Svekolnik takes it name from the main ingredient - the beetroot - which in Russian is called "svekla". This particular recipe calls for young, tender veggies, ideally just picked from your own garden. Those of us confined in city appartments will have to make do with the freshest veggies we can find. Do not be afraid to use the greens from the carrots and beetroot, but make sure you wash them thoroughly before use.
Just as for the previous recipes on this blog, there is an endlessly ongoing combat in the underground world of russian cuisine aficionados. That combat carries the code name "My Recipe Is More Authentic Then Yours". I warmly encourage you, dear reader, to steer clear of the advice of anyone claiming such nonsense. My zen reply to all of that is : Trust your tastebuds. They will lead you on the path of truth.
Seriously now, of the hundreds of different recipes you might find of this beetroot soup, the following one is my favourite for its uncommon use of ginger and spices which are not exactly traditional, but bring this dish to a completely new level of taste and deliciousness.
This is a very seasonal soup, and the quantities are not very precise, because the vegetables may vary in size. Trust your instincts and your appetite to tweak the quantities given here.
Oh and as a reminder- it's a cold soup, which means even though it only takes 15 minutes to cook, it needs to be prepared in advance because it needs time to cool down.
Without further ado - on to the recipe!
3 young beetroots with leaves
1 bunch of young carrots with leaves
6 new potatoes
1/2 a lemon (for the juice)
a handful of fresh spinach
a handful of fresh sorrel
any of the following fresh herbs in any combination:
basil, thyme, rosemary, parsley, dill
fresh ginger (optional)
cumin seeds (optional)
coriander seeds (optional)
salt
pepper
To serve:
1 boiled egg per serving (optional)
sour cream (optional)
1. Cut the greens off the vegetables and put them aside. Dice all the vegetables.
2. Your soup will taste better if you cook it with mineral water, or any kind of bottled water.
Half-fill a large pot with cold water, and throw in the potatoes, carrots and beetroot.
3. While you're bringing the veggies to a boil, wash and roughly chop all the greens, the spinach and the sorrel.
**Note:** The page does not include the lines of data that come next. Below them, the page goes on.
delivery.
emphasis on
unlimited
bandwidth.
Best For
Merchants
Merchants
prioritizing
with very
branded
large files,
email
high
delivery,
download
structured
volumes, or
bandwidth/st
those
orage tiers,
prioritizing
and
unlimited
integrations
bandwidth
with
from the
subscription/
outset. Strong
Finely dice the ginger root.
4. When the soup is boiling, turn the fire down, throw in all that stuff you've been chopping and dicing in 3.
5. Add salt, pepper, cumin and coriander seeds and lemon juice.
6. Let it simmer for a couple of minutes, but turn the stove off before the greens lose their colour.
7. Let the soup cool down before serving. Serve with a boiled egg cut in halves and a spoonful of sour cream. Feel your entire body cool down as you eat this heavenly refreshing dish. Sigh with delight. Ask for seconds.